* **WHAT YOU ARE ASKED TO DO**: Count the lines in the items below that contain the string "from". Reply with that number only.
DATA FOR THE TASK: Begin
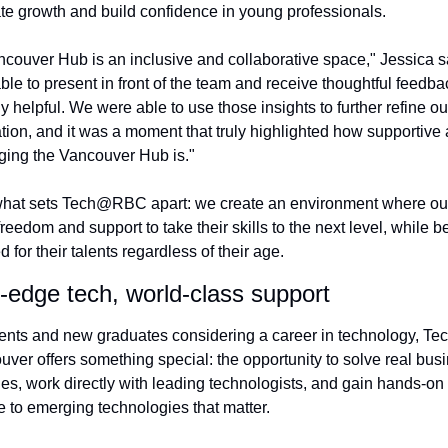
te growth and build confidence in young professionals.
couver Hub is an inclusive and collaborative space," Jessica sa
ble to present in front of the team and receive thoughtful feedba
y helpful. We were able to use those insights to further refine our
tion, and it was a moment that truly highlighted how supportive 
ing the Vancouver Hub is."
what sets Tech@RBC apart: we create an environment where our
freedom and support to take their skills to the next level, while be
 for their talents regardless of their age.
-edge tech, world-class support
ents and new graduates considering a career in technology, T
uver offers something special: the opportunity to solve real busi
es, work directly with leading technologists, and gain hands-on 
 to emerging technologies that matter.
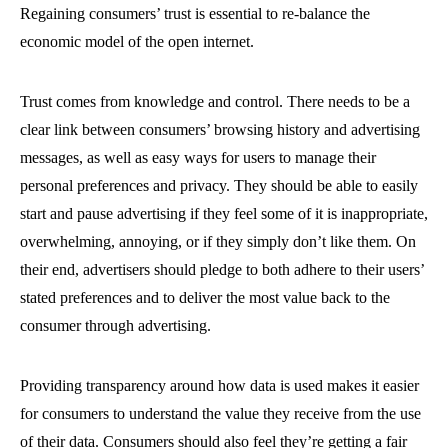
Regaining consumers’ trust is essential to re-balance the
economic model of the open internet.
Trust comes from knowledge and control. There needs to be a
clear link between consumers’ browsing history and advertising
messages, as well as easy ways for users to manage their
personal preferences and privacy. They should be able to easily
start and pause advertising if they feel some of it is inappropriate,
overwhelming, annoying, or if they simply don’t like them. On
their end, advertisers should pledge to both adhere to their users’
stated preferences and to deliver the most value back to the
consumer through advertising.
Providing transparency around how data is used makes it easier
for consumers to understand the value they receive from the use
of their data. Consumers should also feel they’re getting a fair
DATA FOR THE TASK: End
DATA FOR THE TASK: Begin
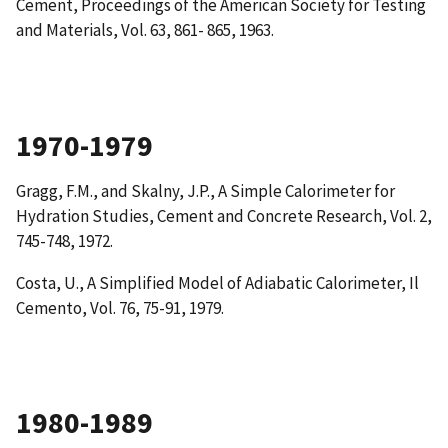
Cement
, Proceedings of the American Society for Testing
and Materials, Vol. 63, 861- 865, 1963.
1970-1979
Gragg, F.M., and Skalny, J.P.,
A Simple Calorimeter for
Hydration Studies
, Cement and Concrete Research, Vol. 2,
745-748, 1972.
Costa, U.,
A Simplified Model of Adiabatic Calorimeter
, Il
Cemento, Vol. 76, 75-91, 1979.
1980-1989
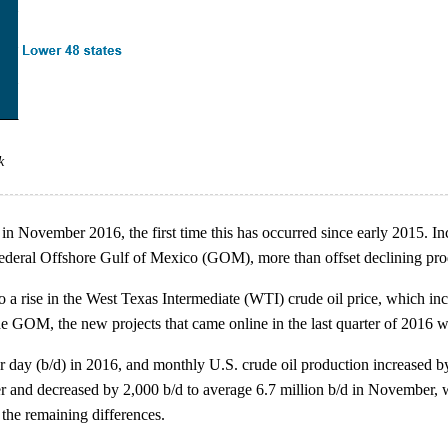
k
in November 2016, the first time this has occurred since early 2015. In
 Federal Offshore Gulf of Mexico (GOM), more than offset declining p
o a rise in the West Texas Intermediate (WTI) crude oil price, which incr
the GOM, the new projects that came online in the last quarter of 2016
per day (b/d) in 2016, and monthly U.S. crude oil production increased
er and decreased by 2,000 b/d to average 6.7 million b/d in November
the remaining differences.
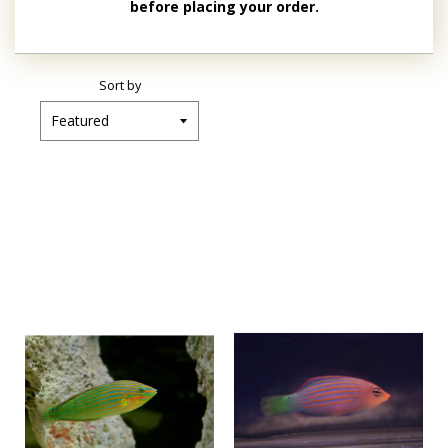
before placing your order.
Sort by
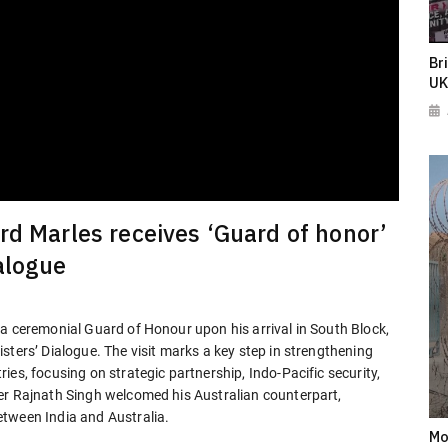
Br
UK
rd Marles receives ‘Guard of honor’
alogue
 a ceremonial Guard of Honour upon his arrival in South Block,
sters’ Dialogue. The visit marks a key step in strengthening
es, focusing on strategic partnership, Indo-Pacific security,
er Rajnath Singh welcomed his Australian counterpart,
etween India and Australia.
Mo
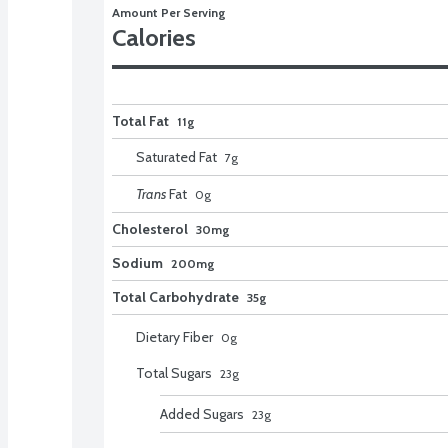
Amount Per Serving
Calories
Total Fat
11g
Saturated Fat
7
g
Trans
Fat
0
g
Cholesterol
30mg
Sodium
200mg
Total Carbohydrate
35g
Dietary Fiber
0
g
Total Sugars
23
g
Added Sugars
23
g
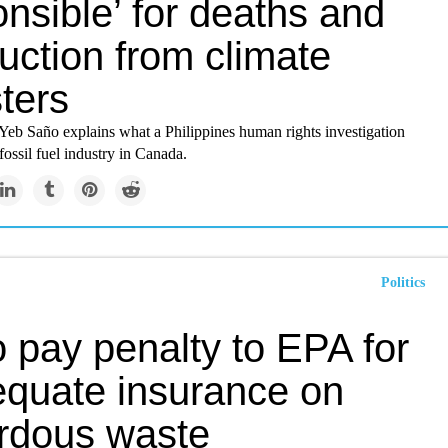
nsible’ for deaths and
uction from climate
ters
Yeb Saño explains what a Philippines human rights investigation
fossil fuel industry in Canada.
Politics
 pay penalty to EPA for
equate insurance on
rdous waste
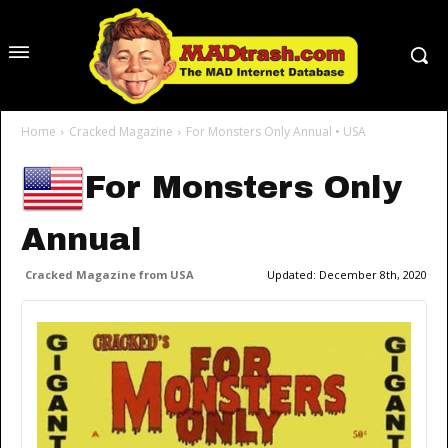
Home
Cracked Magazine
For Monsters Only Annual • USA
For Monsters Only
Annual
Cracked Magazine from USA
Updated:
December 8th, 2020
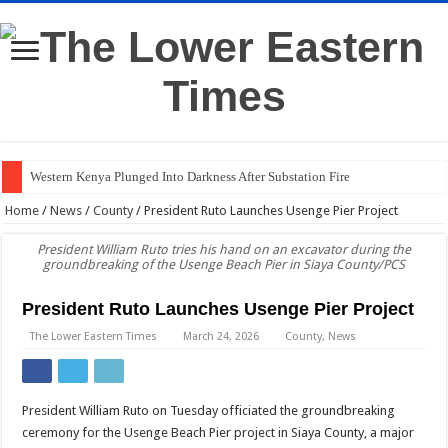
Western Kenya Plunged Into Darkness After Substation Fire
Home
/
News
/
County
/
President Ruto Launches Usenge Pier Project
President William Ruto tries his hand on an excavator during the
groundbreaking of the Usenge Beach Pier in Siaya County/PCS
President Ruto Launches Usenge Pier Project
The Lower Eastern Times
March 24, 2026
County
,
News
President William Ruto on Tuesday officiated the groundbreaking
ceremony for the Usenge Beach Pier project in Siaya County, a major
DATA FOR THE TASK: End
* **RESPONSE FOR THIS EXERCISE**: 4